An offering in marketing is the total offer to your customers. An offering is more than the product itself and includes elements that represent additional value to your customers, such as availability, convenient delivery, technical support or quality of service. A strong offering differentiates your products from competitors and creates value by meeting customers’ wider needs better than other options.

First, Understand Customer Needs

To develop an offering, you need to understand the factors that are most important to your customers. Market research enables your development team to incorporate the product features and benefits that reflect customer needs. However, it can be more difficult to identify the non-product needs that make up the total offering. If customers need components or raw materials quickly to keep production lines running, for example, including express delivery in your offering gives you an advantage over competitors that only provide standard delivery. Offering the convenience of ordering your products online, rather than visiting a store, may represent value to some of your customers.

Offer Support

Support is an important element in a customer offering if you market products that are complex, difficult to install or require regular maintenance. If you market consumer electrical products, such as home entertainment systems for example, your customers will appreciate the convenience of having a specialist install and set up the system to get the best performance. A company buying a machine tool puts value on a proactive support package that uses remote diagnostics to keep their equipment running efficiently with minimal downtime

Offering Convenience

Customer convenience is an intangible factor that can provide a strong differentiator to your offering. Auto repair shops that operate extended hours or provide a collection and delivery service offer busy customers a level of convenience that goes beyond the quality of their workmanship. A computer software company that provides customers with automated upgrades when it releases new versions reduces the time customers have to spend on upgrading.

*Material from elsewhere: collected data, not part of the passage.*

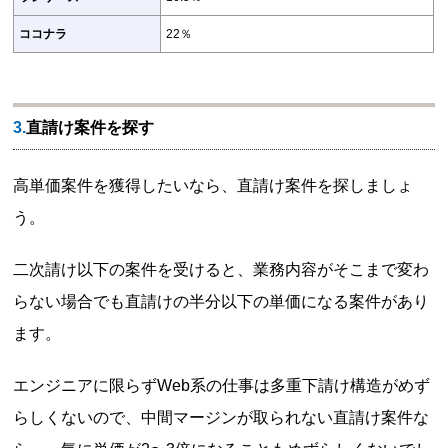
ココナラ
22％
3.直請け案件を探す
高単価案件を獲得したいなら、直請け案件を探しましょ
う。
二次請け以下の案件を受けると、業務内容がそこまで変わ
らない場合でも直請けの半分以下の単価になる案件があり
ます。
エンジニアに限らずWeb系の仕事は多重下請け構造がめず
らしくないので、中間マージンが取られない直請け案件な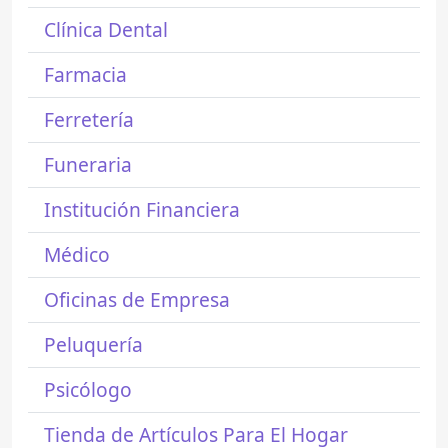
Clínica Dental
Farmacia
Ferretería
Funeraria
Institución Financiera
Médico
Oficinas de Empresa
Peluquería
Psicólogo
Tienda de Artículos Para El Hogar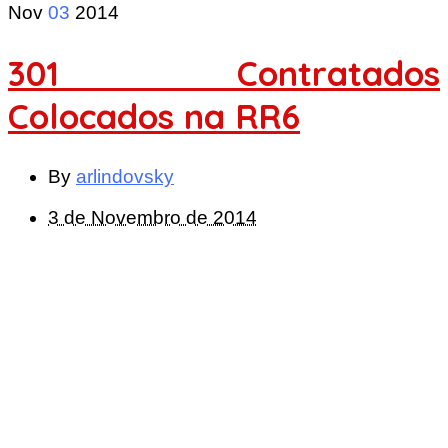
Nov
03
2014
301 Contratados
Colocados na RR6
By
arlindovsky
3 de Novembro de 2014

Offering business customers tailored finance deals helps them improve their cash flow and may secure you the contract.

Strong Customer Service

Quality of customer service is another intangible factor. By making courtesy calls after a customer buys a product, you can demonstrate that you offer high levels of customer care. Responding quickly to service requests gives customers confidence and peace of mind that they are dealing with a reliable supplier.

Value Bundling

Customers put a different value on different aspects of a product, so it is important to match the offering to the customer. By offering customers different combinations of products and added value elements, a process known as “bundling,” you can satisfy the needs of individual customers.